-- Text segment follows --
# Pre-mature Ad for "New Canon EOS R Full-Frame"



## DaveGrice (Jan 20, 2020)

Well, well. This was an interesting find as this ad popped up on the CNN.com page. Clearly the product photo isn't accurate, and the {PH_0} placeholder for the timeframe was not populated with a valid value. 

Accidental or not, does this indicate that Canon resellers are now starting to queue up their digital campaign to get the pre-orders going? Seems this could be validating the recent rumors about release timelines. 

BTW, the "Visit Site" button did go to the B&H site, but it's showing only the old EOS R product page here: https://www.bhphotovideo.com/c/prom...MI8vyEg_SS5wIVwlcBCh3WiwNPEAEYASAAEgIsEPD_BwE


----------



## SteveC (Jan 20, 2020)

It doesn't say Mark II so it's possible this is a very OLD ad for the (current) R.


----------



## BurningPlatform (Jan 21, 2020)

The photoshopped Yashica Lens and the Yashica FX-3 2000 body in the image are a nice detail adding credibility.


----------



## DaveGrice (Jan 21, 2020)

SteveC said:


> It doesn't say Mark II so it's possible this is a very OLD ad for the (current) R.



True enough. I'm assuming one of the Marketing/Web folks at B&H was dinking around with their ads, probably pulled this one up to make some modifications and accidentally turned it on. Clearly, it wasn't ready for prime-time. Just the fact that they're fooling with these ads currently is interesting to me. I guess here's hoping that it's for the reason that there will be ads needed soon


----------
-- Text segment concluded --
-- Record set follows --
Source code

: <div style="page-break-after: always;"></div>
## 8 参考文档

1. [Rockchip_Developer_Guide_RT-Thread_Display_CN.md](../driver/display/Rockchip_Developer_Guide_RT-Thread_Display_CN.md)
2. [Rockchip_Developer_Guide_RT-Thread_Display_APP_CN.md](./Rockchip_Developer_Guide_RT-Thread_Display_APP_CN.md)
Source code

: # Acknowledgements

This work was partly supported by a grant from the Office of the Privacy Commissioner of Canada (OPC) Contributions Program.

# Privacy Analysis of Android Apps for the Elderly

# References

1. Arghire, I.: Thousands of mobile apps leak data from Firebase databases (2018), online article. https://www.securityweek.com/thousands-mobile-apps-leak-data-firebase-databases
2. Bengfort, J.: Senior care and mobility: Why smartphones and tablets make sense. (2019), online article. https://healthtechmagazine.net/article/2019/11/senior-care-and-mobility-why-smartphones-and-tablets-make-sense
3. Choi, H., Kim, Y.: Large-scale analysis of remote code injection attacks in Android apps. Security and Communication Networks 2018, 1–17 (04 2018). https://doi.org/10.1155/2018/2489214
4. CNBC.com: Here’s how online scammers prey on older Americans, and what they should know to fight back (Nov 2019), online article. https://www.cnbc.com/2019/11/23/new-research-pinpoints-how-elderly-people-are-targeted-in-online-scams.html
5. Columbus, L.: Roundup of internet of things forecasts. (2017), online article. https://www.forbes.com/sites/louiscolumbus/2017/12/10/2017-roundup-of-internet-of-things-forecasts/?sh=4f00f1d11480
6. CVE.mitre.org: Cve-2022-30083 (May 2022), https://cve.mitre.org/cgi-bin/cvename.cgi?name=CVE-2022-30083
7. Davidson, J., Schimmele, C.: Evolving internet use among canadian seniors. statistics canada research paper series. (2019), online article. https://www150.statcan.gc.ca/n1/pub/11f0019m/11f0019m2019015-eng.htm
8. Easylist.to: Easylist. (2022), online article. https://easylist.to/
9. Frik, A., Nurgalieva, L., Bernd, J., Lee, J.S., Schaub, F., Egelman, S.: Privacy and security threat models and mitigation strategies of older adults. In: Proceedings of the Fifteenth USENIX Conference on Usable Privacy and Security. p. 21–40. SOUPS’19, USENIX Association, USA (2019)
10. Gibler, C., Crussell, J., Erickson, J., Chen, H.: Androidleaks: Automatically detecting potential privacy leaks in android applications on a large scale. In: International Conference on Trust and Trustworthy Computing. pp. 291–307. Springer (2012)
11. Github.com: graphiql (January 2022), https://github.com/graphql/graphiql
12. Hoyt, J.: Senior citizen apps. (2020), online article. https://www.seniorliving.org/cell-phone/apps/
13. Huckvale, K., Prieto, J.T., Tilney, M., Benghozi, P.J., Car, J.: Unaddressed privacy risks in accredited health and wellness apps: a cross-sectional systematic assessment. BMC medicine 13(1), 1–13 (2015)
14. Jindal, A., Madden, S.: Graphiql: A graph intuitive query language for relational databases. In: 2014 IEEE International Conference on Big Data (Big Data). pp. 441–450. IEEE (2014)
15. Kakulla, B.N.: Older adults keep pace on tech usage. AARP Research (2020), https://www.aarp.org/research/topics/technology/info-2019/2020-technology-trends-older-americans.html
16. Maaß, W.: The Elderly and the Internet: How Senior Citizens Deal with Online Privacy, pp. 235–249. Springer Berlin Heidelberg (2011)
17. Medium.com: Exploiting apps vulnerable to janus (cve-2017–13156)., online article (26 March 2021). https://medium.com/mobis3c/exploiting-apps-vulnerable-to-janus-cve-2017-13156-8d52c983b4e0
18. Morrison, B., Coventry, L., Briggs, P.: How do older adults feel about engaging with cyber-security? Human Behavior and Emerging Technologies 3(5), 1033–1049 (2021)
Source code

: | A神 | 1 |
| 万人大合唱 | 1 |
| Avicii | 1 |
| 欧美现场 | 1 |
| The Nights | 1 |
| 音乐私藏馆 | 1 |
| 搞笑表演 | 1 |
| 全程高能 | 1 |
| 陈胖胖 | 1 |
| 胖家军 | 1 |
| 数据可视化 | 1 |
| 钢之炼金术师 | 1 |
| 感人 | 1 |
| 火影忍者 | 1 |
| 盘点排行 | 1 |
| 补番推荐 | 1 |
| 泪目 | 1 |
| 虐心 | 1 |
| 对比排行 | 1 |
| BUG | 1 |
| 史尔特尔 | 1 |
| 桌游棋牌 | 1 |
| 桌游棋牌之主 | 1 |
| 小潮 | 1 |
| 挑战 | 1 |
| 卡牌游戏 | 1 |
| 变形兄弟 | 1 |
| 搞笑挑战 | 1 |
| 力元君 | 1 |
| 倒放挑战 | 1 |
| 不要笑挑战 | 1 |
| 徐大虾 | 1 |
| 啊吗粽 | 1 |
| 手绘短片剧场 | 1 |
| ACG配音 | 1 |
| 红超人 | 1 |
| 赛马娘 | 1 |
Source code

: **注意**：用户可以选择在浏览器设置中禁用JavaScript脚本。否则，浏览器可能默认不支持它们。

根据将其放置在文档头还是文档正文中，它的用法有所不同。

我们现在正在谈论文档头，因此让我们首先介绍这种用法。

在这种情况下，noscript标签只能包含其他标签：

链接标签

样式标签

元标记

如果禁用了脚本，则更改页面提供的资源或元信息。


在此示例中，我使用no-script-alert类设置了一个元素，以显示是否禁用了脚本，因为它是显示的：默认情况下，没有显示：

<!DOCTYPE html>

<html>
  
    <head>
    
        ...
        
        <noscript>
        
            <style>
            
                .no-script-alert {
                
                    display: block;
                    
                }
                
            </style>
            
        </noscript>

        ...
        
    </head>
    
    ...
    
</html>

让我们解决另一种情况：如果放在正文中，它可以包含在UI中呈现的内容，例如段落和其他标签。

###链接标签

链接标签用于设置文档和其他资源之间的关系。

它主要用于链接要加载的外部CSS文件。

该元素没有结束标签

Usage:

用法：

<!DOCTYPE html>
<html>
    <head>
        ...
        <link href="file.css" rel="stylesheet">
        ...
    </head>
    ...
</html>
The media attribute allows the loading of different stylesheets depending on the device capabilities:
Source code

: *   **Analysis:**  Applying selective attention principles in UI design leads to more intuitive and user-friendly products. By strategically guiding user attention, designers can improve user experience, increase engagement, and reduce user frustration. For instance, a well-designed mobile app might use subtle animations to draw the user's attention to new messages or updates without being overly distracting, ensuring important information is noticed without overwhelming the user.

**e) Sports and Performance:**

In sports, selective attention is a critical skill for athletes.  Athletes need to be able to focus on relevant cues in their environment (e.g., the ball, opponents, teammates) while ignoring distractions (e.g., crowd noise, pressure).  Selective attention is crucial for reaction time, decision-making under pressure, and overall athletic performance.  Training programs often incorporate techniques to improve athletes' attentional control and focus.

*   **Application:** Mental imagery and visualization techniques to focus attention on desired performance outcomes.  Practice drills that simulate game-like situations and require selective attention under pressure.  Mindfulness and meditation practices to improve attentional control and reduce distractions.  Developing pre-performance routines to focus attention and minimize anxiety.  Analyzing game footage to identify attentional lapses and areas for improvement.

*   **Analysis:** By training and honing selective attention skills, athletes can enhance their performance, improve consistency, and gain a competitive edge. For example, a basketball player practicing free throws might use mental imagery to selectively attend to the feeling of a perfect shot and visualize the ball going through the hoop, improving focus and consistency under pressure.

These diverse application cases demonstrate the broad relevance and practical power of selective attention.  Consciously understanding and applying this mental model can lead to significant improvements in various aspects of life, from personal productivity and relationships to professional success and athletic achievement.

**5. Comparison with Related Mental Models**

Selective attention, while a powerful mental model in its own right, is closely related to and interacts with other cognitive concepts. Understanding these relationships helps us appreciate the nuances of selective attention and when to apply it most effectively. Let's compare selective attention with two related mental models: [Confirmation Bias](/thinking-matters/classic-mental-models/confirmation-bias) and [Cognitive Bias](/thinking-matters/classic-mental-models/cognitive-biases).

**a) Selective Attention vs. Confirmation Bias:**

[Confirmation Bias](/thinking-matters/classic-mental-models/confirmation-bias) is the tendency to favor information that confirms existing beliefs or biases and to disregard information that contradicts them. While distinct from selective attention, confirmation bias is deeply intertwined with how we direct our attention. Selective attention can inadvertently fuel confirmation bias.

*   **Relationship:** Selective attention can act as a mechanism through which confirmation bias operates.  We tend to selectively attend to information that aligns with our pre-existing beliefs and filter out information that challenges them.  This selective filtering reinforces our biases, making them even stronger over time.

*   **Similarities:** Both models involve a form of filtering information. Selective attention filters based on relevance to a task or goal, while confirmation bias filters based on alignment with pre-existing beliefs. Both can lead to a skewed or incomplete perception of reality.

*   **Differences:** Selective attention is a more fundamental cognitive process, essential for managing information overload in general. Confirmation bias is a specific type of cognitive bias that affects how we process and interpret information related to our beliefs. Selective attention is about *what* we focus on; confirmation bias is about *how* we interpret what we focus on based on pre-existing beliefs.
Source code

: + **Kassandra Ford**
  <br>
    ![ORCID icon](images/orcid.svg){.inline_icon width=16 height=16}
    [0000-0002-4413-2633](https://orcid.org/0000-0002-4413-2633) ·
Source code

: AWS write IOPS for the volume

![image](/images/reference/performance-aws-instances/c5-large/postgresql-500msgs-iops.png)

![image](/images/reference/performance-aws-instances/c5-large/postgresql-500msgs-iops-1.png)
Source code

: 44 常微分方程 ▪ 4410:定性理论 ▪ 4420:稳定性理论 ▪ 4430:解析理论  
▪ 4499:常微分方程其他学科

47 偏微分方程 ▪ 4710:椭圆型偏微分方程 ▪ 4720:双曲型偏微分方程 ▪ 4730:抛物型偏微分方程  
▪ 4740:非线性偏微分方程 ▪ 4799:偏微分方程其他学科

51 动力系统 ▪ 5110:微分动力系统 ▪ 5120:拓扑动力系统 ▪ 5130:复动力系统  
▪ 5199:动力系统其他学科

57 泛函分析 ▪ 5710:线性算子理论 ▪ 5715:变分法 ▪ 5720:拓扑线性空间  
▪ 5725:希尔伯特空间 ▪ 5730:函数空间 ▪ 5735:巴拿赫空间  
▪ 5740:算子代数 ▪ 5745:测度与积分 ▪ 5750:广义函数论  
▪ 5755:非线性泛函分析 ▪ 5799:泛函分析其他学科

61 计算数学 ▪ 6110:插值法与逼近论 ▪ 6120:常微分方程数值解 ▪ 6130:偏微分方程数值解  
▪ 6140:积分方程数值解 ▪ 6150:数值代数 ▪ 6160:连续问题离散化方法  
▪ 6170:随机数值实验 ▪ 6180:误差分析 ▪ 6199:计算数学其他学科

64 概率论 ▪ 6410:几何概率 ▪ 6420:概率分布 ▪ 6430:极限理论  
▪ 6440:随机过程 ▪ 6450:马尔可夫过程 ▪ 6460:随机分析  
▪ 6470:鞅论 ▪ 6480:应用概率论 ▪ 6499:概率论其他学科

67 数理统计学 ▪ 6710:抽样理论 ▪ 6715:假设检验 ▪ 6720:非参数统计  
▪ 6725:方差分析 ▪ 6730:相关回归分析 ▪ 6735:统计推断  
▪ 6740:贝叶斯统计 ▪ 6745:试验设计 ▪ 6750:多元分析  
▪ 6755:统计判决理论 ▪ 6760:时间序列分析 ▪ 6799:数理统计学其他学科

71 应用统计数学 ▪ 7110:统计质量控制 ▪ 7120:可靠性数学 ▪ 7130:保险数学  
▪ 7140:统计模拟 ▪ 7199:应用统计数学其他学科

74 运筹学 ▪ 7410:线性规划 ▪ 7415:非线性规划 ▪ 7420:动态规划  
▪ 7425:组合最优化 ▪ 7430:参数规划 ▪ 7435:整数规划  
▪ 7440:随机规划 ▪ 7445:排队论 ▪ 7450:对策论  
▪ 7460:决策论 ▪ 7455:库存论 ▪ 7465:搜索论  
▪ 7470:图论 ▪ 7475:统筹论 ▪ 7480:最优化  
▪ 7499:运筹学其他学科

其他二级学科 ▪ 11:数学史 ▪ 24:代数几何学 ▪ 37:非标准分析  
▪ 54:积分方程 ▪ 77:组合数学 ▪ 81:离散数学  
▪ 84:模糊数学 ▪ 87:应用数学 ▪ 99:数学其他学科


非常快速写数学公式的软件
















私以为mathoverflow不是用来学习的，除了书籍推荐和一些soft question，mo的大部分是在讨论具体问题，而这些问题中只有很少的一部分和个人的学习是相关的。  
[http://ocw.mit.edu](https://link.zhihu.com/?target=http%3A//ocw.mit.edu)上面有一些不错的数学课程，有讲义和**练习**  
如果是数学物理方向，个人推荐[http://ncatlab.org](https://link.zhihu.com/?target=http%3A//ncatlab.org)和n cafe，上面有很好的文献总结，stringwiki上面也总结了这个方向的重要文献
-- Record set concluded --
◆ **Your tasks**
1 - Translate this sentence from the forum thread into Spanish: "It doesn't say Mark II so it's possible this is a very OLD ad for the (current) R."
2 - In one to three sentences, explain why SteveC thinks the ad in the forum thread might be a very old one for the current R.
3 - According to the forum thread, which site did the ad's "Visit Site" button lead to?
The material has no connection to the forum thread.

◆ **Exercise results**
1 - No dice Mark II, así que es posible que sea un anuncio muy ANTIGUO de la R (actual).

2 - SteveC points out that the ad doesn't say "Mark II." He takes that as a sign it could be an old ad for the existing EOS R rather than a new model.

3 - It led to the B&H site, which showed only the old EOS R product page.